Do we have one single, agreed-upon definition of every pipeline stage?
Pipeline stages should mean the same thing to Marketing, Sales, Finance, and leadership. Consider whether stage definitions are documented, enforced, and consistently used in reviews and forecasts.
Can any frontline manager explain last quarter’s win rate shifts in under two minutes using data (not opinion)?
Managers should be able to clearly explain why performance changed, not just that it did. Think about whether explanations rely on metrics and drivers, or anecdotes and gut feel.
Do Marketing, Sales, and Customer Success use the exact same customer segmentation?
Segmentation should be shared and consistent across the entire revenue organization.

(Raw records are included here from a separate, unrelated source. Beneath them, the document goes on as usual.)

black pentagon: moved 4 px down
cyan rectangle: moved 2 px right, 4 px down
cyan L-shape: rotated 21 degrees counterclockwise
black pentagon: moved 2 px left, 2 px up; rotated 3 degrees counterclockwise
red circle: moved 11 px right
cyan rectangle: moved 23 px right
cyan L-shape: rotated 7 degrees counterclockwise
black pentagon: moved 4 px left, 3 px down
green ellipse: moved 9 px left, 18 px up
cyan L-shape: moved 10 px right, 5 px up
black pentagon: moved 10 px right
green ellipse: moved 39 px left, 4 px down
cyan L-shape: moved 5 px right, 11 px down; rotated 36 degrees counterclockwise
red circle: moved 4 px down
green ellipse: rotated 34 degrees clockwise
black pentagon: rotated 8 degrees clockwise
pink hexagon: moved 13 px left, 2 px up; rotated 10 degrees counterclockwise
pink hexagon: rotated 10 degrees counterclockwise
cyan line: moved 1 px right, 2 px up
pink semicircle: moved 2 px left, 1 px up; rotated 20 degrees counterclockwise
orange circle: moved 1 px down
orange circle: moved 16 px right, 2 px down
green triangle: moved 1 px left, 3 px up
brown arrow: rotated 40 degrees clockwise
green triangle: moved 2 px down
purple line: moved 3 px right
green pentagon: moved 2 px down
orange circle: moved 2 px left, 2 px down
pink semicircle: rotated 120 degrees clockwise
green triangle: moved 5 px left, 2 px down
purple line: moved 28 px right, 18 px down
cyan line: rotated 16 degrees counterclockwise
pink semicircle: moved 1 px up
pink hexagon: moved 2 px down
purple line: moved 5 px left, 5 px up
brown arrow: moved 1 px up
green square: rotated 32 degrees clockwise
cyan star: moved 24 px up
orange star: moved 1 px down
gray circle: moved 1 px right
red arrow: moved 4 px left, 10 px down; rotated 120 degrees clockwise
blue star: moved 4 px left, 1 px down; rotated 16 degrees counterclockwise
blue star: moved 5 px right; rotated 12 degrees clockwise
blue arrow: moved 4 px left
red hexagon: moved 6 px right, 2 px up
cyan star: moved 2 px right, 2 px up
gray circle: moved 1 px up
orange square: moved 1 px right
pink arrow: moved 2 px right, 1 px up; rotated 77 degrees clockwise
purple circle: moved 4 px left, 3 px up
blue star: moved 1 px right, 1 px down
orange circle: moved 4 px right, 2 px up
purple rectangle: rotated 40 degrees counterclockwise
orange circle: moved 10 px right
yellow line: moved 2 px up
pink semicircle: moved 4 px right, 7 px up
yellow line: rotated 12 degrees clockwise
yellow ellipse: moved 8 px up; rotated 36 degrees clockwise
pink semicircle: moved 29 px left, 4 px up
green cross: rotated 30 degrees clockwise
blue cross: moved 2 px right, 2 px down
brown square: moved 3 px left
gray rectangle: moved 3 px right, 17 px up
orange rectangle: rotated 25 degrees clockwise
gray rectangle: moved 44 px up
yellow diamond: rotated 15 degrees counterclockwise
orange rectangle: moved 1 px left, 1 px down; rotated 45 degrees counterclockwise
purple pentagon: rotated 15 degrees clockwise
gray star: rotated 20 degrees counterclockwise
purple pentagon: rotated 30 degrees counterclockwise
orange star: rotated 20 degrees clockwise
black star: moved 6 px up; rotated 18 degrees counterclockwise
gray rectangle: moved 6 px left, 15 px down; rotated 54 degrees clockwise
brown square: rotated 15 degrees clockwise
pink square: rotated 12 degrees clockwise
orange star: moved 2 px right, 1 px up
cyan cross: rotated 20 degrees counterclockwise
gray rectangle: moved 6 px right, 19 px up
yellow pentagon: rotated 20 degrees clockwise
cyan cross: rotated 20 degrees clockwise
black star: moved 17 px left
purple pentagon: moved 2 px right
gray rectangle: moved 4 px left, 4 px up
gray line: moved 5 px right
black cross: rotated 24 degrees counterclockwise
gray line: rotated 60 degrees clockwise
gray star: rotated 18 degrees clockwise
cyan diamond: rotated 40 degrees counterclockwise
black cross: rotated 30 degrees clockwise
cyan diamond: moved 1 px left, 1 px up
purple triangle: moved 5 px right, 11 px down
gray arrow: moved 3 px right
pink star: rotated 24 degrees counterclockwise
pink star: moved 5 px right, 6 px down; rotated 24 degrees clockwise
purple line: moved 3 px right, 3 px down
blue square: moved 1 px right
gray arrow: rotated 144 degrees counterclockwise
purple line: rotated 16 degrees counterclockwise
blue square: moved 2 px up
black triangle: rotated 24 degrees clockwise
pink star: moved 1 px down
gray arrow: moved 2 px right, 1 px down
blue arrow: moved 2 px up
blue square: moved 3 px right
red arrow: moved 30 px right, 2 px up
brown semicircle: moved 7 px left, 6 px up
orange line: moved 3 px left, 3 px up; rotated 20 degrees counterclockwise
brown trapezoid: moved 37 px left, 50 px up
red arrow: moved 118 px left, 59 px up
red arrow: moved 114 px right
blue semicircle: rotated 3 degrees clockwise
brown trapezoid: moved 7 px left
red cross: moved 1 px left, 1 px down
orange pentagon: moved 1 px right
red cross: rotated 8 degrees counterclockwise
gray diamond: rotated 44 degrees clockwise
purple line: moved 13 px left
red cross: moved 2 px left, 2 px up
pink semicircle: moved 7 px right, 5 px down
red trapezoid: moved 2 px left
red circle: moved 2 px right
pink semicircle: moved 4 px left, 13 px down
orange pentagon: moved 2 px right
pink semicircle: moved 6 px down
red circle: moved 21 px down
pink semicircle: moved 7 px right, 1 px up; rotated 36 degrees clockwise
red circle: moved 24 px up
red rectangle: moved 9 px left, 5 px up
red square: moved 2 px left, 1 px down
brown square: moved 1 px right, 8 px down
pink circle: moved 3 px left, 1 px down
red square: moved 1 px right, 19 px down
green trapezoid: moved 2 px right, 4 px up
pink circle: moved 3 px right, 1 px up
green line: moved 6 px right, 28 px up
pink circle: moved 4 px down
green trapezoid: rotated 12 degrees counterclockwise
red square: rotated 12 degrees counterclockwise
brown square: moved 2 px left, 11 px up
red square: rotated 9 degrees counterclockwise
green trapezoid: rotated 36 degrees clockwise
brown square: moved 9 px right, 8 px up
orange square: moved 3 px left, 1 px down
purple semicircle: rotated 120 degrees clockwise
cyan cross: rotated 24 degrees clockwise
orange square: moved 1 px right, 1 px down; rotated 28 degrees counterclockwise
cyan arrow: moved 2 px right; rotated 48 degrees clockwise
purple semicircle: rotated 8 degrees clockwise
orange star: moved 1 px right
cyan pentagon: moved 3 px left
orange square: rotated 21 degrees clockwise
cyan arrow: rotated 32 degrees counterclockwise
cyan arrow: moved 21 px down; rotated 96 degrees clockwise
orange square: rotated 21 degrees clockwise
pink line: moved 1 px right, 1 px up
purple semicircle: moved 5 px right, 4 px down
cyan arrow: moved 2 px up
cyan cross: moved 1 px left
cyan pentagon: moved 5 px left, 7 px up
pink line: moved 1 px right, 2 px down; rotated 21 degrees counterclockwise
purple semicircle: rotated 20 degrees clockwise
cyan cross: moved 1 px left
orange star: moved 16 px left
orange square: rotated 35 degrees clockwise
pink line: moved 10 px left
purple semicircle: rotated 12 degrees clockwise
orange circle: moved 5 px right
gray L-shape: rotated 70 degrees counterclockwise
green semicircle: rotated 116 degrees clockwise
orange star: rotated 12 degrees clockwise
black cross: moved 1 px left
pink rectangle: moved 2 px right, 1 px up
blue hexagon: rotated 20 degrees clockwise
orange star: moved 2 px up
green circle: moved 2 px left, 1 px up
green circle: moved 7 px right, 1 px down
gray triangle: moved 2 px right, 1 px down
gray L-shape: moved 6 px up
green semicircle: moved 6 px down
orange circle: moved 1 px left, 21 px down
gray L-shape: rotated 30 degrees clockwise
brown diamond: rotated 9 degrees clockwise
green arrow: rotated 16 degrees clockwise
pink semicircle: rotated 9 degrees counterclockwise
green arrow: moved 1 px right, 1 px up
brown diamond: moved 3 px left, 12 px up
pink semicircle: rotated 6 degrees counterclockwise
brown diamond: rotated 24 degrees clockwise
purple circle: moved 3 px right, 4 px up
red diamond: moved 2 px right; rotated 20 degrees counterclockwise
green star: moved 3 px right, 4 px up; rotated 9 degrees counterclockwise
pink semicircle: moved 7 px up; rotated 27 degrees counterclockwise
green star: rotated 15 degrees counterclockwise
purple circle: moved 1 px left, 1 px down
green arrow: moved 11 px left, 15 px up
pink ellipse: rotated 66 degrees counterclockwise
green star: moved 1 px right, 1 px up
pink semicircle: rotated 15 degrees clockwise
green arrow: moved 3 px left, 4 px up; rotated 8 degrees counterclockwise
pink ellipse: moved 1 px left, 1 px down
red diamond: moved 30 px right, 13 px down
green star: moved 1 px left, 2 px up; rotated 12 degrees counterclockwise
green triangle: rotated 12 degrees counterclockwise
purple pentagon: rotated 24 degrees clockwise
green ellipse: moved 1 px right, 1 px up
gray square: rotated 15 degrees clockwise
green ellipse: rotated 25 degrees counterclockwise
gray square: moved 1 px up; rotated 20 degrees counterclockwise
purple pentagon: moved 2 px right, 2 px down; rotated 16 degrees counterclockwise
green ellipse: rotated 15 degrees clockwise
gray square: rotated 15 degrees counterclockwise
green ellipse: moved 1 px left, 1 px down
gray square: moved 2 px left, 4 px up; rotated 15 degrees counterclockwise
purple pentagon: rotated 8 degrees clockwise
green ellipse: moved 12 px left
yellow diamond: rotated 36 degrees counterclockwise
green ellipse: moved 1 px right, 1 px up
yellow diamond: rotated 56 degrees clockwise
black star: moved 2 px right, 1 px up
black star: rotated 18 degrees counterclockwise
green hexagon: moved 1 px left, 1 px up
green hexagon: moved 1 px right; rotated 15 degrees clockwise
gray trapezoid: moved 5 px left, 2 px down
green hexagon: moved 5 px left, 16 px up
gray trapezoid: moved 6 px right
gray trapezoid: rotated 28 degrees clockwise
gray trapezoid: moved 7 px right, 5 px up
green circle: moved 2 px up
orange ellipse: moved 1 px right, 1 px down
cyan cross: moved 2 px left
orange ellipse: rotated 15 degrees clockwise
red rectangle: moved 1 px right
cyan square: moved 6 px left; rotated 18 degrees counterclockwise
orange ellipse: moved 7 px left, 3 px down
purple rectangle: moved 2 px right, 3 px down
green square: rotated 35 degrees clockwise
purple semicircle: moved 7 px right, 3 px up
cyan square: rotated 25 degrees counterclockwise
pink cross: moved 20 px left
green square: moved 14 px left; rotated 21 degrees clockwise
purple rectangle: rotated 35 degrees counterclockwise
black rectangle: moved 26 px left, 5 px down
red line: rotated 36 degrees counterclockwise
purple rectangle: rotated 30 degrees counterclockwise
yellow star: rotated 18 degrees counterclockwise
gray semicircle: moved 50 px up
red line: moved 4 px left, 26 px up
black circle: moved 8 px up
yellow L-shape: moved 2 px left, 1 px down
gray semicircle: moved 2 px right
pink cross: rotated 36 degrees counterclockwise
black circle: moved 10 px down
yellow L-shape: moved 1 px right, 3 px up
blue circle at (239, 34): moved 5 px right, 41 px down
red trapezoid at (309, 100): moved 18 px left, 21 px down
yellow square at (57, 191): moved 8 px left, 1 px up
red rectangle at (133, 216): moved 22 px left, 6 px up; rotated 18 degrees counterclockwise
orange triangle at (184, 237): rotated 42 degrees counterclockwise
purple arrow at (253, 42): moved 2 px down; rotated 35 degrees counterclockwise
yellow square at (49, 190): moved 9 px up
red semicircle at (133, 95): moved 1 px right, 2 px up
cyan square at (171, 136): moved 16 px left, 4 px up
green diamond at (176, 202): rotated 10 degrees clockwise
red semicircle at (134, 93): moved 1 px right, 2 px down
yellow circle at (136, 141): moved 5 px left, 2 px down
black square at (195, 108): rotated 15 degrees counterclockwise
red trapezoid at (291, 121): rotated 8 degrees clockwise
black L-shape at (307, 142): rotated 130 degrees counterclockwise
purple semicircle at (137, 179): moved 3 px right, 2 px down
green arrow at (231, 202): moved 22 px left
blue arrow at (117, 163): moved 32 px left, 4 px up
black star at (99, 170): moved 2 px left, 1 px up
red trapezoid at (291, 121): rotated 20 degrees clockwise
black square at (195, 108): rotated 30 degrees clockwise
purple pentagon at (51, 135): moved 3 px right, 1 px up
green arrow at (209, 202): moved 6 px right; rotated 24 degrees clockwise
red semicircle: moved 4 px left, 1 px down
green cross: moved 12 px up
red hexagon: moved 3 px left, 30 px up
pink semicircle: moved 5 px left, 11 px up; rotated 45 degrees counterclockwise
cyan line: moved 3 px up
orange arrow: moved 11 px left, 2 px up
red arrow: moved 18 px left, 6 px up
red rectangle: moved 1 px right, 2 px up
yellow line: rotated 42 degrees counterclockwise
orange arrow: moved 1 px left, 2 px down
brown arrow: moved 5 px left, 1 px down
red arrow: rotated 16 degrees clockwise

Ask whether “enterprise,” “mid-market,” priority accounts, or ICPs are defined identically everywhere.
Is forecast accuracy consistently greater than 90% at 30 days out?
Short-term forecasts should be reliable enough to guide hiring, spend, and board-level decisions. Consider how often forecasts change materially in the final weeks of the quarter.
Do we know, with numbers, which 20% of accounts drive 80% of expansion?
Expansion should be guided by data, not intuition or reactive account coverage. Think about whether you can point to specific segments or account traits tied to expansion outcomes.
Can we quantify marketing ROI by channel, campaign, and segment within 48 hours?
Marketing performance should be measurable, timely, and tied directly to revenue impact. Consider how long it takes today to answer, “What’s actually working, and why?”
Do we have a single source of truth for all revenue data?
Revenue metrics should reconcile cleanly across CRM, finance, and analytics systems. Ask whether different teams ever present different numbers for the same metric.
Are we using AI to predict outcomes, not just describe what already happened?
AI should help anticipate risk and opportunity, not merely summarize past performance. Think about whether AI is informing forward-looking decisions like forecast risk, expansion, or prioritization.
Do managers spend more than 50% of 1:1s coaching with data, not activity counts?
Coaching should focus on performance drivers and decision quality, not just effort or volume. Consider how often 1:1s revolve around insights versus calls made, emails sent, or meetings booked.
Do executives trust the numbers enough to bet their bonus on them?
Leadership confidence in revenue data is the ultimate test of trust. Ask whether executives defend the numbers, or caveat them, in board and investor discussions.